Among the entries below, find the lines with the word "Flatbush" and return them.
*****
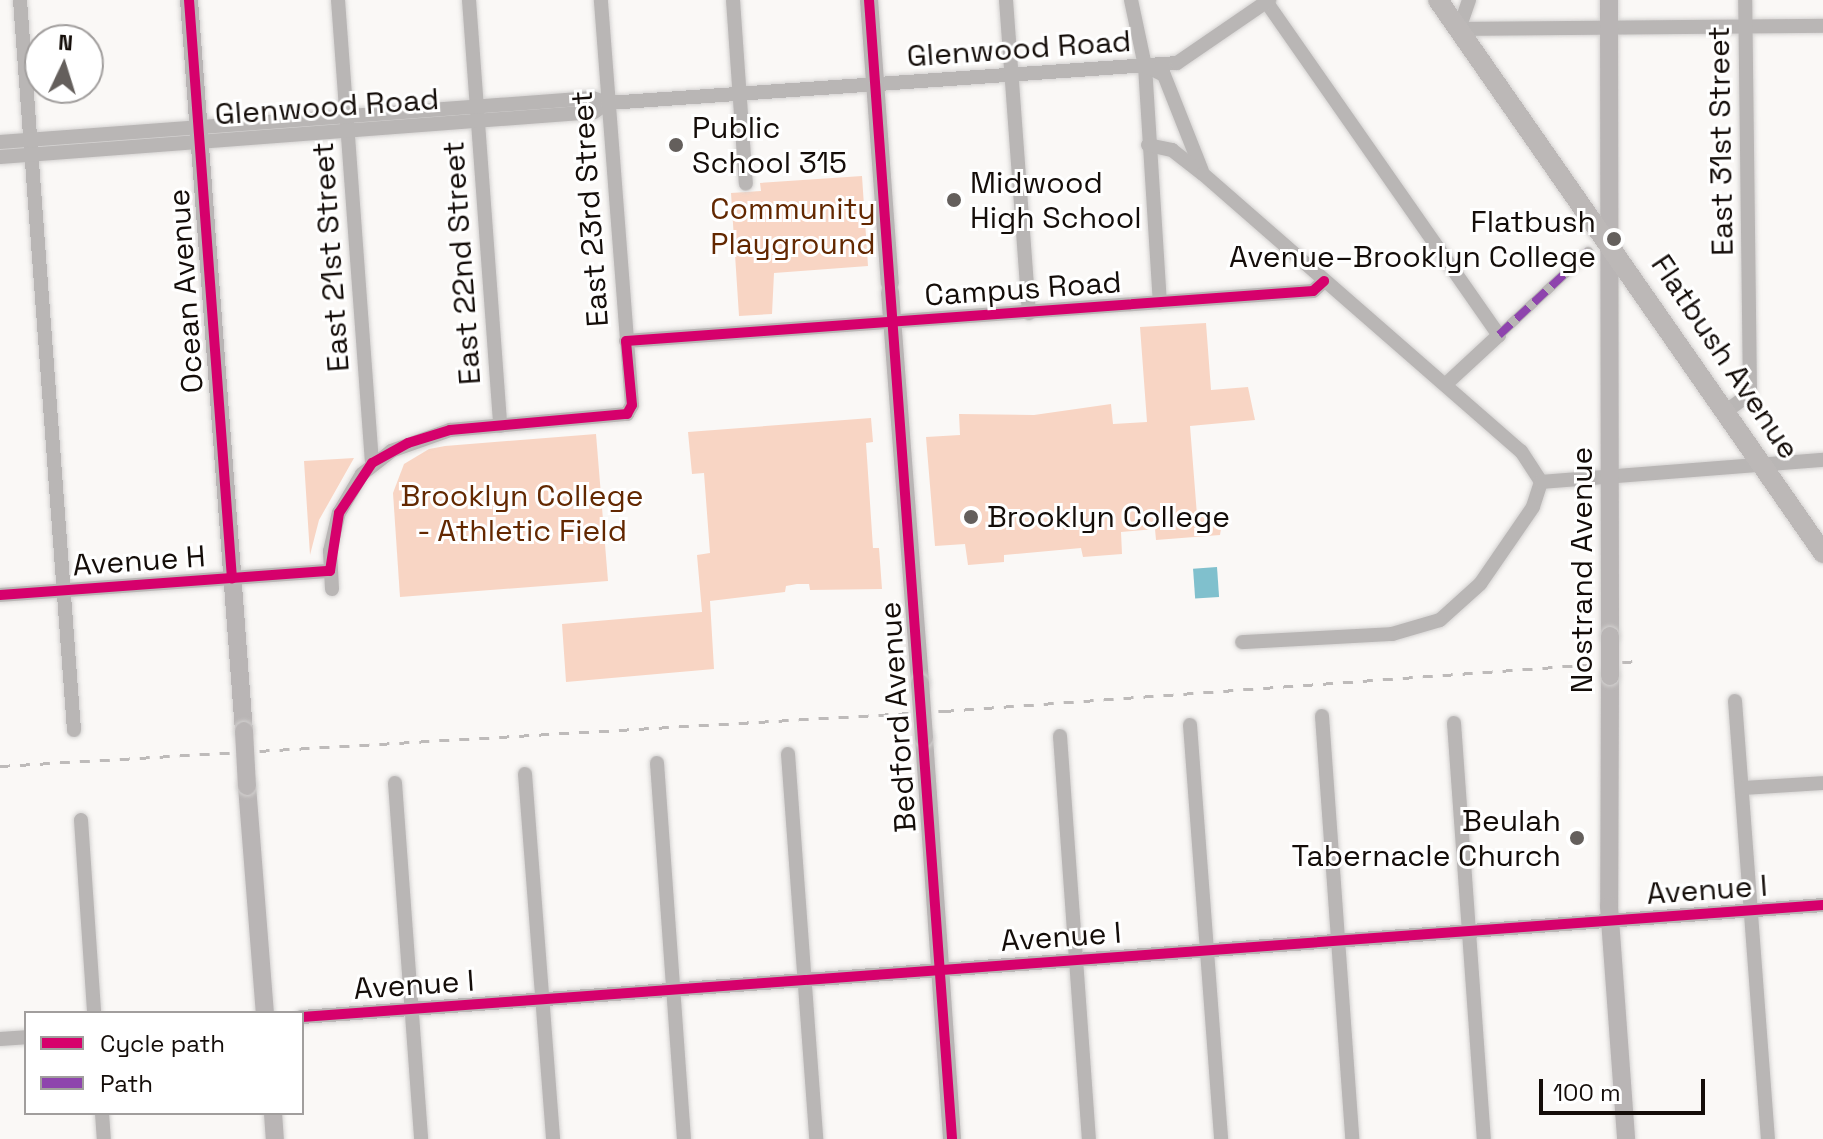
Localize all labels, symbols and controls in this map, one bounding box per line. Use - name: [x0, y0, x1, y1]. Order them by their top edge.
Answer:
- street label: Glenwood Road: [906, 23, 1132, 75]
- north arrow: [24, 24, 104, 104]
- street label: East 31st Street: [1701, 26, 1741, 256]
- text: N: [57, 28, 74, 57]
- street label: Glenwood Road: [214, 81, 440, 133]
- street label: East 23rd Street: [564, 90, 616, 328]
- place label: Public School 315: [692, 110, 847, 180]
- marker: Public School 315: [667, 136, 685, 154]
- street label: East 22nd Street: [436, 140, 488, 386]
- street label: East 21st Street: [305, 141, 357, 373]
- place label: Midwood High School: [970, 165, 1142, 236]
- street label: Ocean Avenue: [161, 187, 211, 395]
- park label: Community Playground: [710, 191, 876, 262]
- marker: Midwood High School: [945, 191, 963, 209]
- place label: Flatbush Avenue–Brooklyn College: [1229, 204, 1596, 274]
- marker: Flatbush Avenue–Brooklyn College: [1603, 228, 1625, 250]
- street label: Flatbush Avenue: [1643, 248, 1807, 466]
- street label: Campus Road: [923, 264, 1123, 314]
- street label: Nostrand Avenue: [1564, 446, 1600, 694]
- park label: Brooklyn College - Athletic Field: [401, 478, 643, 548]
- place label: Brooklyn College: [987, 499, 1230, 535]
- marker: Brooklyn College: [962, 508, 980, 526]
- street label: Avenue H: [71, 538, 207, 584]
- street label: Bedford Avenue: [872, 600, 924, 834]
- place label: Beulah Tabernacle Church: [1291, 803, 1561, 874]
- marker: Beulah Tabernacle Church: [1568, 829, 1586, 847]
- street label: Avenue I: [1645, 868, 1769, 912]
- street label: Avenue I: [999, 915, 1123, 959]
- street label: Avenue I: [352, 963, 476, 1007]
- legend: [24, 1011, 304, 1115]
- text: Cycle path: [100, 1028, 225, 1059]
- scale bar: [1543, 1063, 1709, 1113]
- text: Path: [100, 1068, 153, 1099]
- text: 100 m: [1553, 1077, 1621, 1108]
*****
● REPLY TO THE EXERCISE
- place label: Flatbush Avenue–Brooklyn College: [1229, 204, 1596, 274]
- marker: Flatbush Avenue–Brooklyn College: [1603, 228, 1625, 250]
- street label: Flatbush Avenue: [1643, 248, 1807, 466]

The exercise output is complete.